En février, c'est d'habitude l'effervescence dans les ateliers de fabrication des chars toujours plus grands du carnaval de Nice mais cette année, pas de spectacle et pas de mimosa, la crise sanitaire a eu raison de ce temps fort touristique. Les chars du carnaval de Nice, source d'inspiration historique pour les grands carnavals du monde, étaient autrefois achetés par d'autres villes françaises qui en recomposaient les éléments pour leurs propres défilés. Imaginée pour les riches hivernants, la tradition s'est perpétuée pour remplir les hôtels en basse saison avec une clientèle d'autocaristes, aussi entraînés vers Menton pour la Fête du citron et Mandelieu pour la Fête du mimosa.

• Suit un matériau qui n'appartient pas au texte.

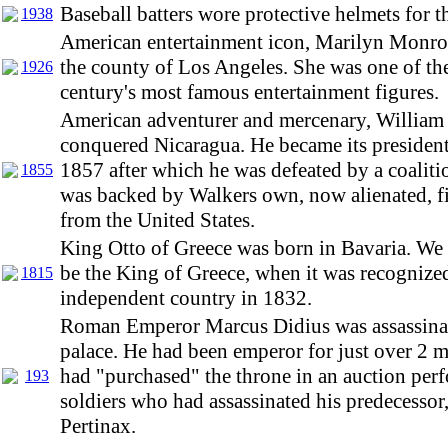
Baseball batters wore protective helmets for th
1938
American entertainment icon, Marilyn Monro
the county of Los Angeles. She was one of th
1926
century's most famous entertainment figures.
American adventurer and mercenary, William
conquered Nicaragua. He became its presiden
1857 after which he was defeated by a coalit
1855
was backed by Walkers own, now alienated, f
from the United States.
King Otto of Greece was born in Bavaria. We
be the King of Greece, when it was recognized
1815
independent country in 1832.
Roman Emperor Marcus Didius was assassinat
palace. He had been emperor for just over 2 m
had "purchased" the throne in an auction per
193
soldiers who had assassinated his predecesso
Pertinax.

L'entrée du Carnaval est payante et sécurisée, les places assises sont numérotées. Au micro, un animateur assure l'ambiance et la foule, dont 20% d'étrangers, n'est pas toujours déguisée ou masquée. Et ces 30 dernières années, le Carnaval de Nice s'est encore plus professionnalisé par le jeu de la commande publique : fini le monde associatif et les amateurs, place aux appels d'offres ! Pour les entreprises qui y répondent, c'est quatre mois de travail et pour Nice, 100.000 à 200.000 spectateurs par édition, plus de 30 millions d'euros de retombées économiques, plus de 1.800 emplois directs pour un budget de 6 millions d'euros. En 2020, les autorités ont attendu le dernier moment pour annuler l'ultime corso : les premiers décès dus au Covid-19 étaient annoncés en Italie voisine quand on faisait encore le plein de visiteurs à Nice. Place Massena cette année, le tramway passe sans s'arrêter là où des gradins devaient s'élever pour admirer les parades et participer à la célèbre bataille de fleurs. La dernière annulation d'une édition du carnaval de Nice remonte à 1991 et la guerre du Golfe.